[START OF Text section]
Guattari also despaired, apparently, and described some of his own writing as 'stupid shit' -- see this fascinating account here

Guattari's contributions to ATP were also published separately as The Machinic Unconscious . I found this book fairly clear, better than ATP, and, miles better than the notes for Anti-Oedipus. Who organized and systematized those thoughts for Guattari? We know that he credits conversations with Deleuze as a source
but were there others? Mrs Deleuze  -- Fanny -- gets credited now and then for organizing the work for both D&G, and for helping out Gilles with ideas for that matter --diagramming Beckett's Film as above, and also providing him with a homely analogy for folding in the case of Foucault -- the hem (see Deleuze 1999: 98, and see the diagram on 120) . The poor woman must have listened to the two of them banging on quite a lot -- as did the heroic Frau Adorno, incidentally who took notes of conversation between Adorno and Horkheimer for the document that finally became Dialectic of the Enlightenment.

However, I still think there might have been others in the collaboration - the copyeditors and publishers. Anyone who has been published knows how crucial these people are, how they have saved many embarrassments arising from awkward style, and how their sometimes annoying  requests for clarity have made structuring the work more effective. To borrow a favourite trope by Deleuze, the existing accounts of collaboration are not collaborative enough -- they miss out many important contributors.
[END OF Text section]
[START OF Material provided]
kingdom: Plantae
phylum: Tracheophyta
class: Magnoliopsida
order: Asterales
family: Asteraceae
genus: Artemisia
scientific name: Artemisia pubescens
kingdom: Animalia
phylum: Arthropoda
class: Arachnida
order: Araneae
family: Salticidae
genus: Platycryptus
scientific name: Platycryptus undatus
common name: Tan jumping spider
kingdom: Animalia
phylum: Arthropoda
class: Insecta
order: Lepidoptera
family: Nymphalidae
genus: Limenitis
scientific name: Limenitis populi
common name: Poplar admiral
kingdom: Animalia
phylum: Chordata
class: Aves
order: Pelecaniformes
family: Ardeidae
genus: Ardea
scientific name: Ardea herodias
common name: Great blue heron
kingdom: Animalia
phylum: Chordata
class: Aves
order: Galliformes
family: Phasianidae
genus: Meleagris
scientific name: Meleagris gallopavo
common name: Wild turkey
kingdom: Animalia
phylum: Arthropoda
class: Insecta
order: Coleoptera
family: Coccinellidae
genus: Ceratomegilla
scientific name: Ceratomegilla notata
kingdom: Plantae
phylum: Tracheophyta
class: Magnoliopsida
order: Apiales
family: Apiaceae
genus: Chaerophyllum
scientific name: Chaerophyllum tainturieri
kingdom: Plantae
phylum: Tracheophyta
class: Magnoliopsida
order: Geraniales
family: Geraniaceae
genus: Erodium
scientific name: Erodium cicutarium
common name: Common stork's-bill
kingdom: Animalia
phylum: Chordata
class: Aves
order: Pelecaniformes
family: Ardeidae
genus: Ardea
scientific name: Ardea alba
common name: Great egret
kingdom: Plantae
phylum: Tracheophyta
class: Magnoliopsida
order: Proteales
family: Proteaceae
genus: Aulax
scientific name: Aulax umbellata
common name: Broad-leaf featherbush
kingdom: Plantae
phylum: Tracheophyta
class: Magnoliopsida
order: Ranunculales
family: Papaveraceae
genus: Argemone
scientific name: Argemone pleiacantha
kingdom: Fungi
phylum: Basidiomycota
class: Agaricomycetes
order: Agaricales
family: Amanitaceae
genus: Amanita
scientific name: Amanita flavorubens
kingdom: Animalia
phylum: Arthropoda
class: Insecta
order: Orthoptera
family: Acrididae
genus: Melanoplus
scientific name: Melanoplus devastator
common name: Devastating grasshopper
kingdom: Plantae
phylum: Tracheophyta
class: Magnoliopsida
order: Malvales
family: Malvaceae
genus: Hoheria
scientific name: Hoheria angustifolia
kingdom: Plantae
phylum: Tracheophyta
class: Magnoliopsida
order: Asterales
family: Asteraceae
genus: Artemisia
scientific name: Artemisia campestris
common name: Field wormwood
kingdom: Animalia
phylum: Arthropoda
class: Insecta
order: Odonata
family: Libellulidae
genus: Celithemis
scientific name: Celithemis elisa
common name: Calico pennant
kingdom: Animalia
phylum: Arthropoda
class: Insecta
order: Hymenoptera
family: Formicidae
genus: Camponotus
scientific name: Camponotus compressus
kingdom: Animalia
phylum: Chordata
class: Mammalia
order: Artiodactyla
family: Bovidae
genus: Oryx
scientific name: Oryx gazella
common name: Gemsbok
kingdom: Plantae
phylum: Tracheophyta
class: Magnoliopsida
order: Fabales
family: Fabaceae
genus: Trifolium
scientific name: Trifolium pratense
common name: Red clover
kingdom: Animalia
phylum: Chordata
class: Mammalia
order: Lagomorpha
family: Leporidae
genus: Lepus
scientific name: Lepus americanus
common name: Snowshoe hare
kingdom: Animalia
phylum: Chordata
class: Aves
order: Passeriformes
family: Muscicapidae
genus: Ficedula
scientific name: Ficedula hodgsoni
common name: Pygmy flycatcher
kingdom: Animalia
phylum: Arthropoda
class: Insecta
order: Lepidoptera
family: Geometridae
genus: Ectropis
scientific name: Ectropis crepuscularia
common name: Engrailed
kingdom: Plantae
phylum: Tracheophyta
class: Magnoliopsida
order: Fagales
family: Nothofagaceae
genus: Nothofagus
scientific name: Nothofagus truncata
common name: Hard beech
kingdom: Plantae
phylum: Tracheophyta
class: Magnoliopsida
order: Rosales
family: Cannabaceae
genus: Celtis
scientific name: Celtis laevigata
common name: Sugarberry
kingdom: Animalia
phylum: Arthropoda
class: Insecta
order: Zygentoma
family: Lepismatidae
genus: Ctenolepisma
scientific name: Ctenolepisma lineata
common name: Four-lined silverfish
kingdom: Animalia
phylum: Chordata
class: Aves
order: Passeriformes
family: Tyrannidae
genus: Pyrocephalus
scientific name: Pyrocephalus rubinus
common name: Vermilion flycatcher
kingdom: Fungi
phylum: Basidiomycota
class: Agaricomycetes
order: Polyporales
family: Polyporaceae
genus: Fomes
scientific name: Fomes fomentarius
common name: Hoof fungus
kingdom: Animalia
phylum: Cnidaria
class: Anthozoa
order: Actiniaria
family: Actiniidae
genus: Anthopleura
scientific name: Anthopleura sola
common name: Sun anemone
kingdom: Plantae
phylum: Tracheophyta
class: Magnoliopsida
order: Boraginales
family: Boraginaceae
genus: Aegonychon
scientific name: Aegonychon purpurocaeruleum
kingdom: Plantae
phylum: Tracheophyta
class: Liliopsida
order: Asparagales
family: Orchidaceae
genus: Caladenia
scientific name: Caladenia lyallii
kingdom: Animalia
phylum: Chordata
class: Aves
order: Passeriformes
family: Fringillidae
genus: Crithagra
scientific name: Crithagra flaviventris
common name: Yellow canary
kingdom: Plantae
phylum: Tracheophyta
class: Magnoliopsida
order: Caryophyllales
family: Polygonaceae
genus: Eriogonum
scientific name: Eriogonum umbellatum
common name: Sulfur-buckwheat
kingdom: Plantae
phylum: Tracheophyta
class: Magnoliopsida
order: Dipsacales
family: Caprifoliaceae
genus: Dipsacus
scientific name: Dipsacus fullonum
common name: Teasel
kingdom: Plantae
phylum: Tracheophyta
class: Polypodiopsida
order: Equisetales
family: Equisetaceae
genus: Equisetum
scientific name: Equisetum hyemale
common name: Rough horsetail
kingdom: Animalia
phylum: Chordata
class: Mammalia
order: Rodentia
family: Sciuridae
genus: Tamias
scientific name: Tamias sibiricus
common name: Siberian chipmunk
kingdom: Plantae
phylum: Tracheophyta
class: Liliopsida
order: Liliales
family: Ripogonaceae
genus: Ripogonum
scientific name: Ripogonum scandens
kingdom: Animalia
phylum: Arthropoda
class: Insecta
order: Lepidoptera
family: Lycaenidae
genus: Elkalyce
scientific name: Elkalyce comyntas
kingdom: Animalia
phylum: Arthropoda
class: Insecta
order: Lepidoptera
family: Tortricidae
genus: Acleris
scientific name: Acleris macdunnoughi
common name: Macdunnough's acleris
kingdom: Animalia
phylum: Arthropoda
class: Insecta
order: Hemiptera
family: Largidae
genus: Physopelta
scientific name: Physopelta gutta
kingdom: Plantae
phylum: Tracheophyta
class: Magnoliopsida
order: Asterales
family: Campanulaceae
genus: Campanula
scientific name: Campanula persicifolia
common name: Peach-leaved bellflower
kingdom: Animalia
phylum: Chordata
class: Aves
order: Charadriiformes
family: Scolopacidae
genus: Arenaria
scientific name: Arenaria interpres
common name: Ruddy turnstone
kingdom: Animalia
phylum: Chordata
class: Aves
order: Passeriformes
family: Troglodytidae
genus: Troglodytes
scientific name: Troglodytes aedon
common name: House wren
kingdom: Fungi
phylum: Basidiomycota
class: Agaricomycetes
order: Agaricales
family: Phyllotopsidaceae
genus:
[END OF Material provided]
● Written problem A
Output the lines of the entries again without any changes, starting at the line that has "scientific name: Artemisia pubescens" and stopping after the line that has "family: Nymphalidae".
● Written problem B
Pick up the piece on the people who helped shape Deleuze and Guattari's writing, and keep it going from its last sentence.

● Final result A
scientific name: Artemisia pubescens
kingdom: Animalia
phylum: Arthropoda
class: Arachnida
order: Araneae
family: Salticidae
genus: Platycryptus
scientific name: Platycryptus undatus
common name: Tan jumping spider
kingdom: Animalia
phylum: Arthropoda
class: Insecta
order: Lepidoptera
family: Nymphalidae

● Final result B
No such efforts have been traced so far, but I still think that somewhere in the Great Archive there must be letters from publishers saying:

Dear Gilles and Félix

Marketing sent me their annual data this morning and it looks like Anti-Oedipus has sold more than 50,000 copies and has one of the  highest volumes for overseas sales in English. Congratulations! At our meeting we discussed whether there might be time and room for a followup. How about it? As established authors, we could offer you 10% royalties this time.


Dear Prof Deleuze and Dr Guattari

I am copy editing your work and I have a list of queries. Please could you respond in four weeks?

1: The title is A Thousand Plateaus but there are only 15 chapters. Does this matter? Should readers have this explained?.
2. I see that you refer to Bateson's work on plateaus but not until page 52. Should this reference come earlier?
3.Is the term 'rhizome' being used consistently? The change in definitions (eg pp 7 and 14) surely needs a word of explanation to the reader?
4. Is it  'significance' or  'signifiance' (eg chapter 6 passim)? If 'signifiance' is right, please explain this term on first introduction.
5. You cite HP Lovecraft on p 138 but I could not find a reference in the bibliography.
6. Who exactly do you mean by 'the Prince of the North' p. 54?
7. Has the Wolf-Man got any living relatives and if so do we need their permission to discuss his case?
8. Who is responsible for the diagrams in chapter 7? Do we need copyright clearance?

9.Please consider redrafting the phrase 'Lacan is a complete phallus' on p.84. I know this is a joke but isn't it rather a weak one?
10.There is considerable repetition of the discussion on the wasp and the orchid (eg chapters 1, 5,9). Is this a problem? Please bear in mind we have a proposed word length of 85,000.

If only...

** Osborne.P. (2011) 'Guattareuze?' New Left Review 69: 139--51.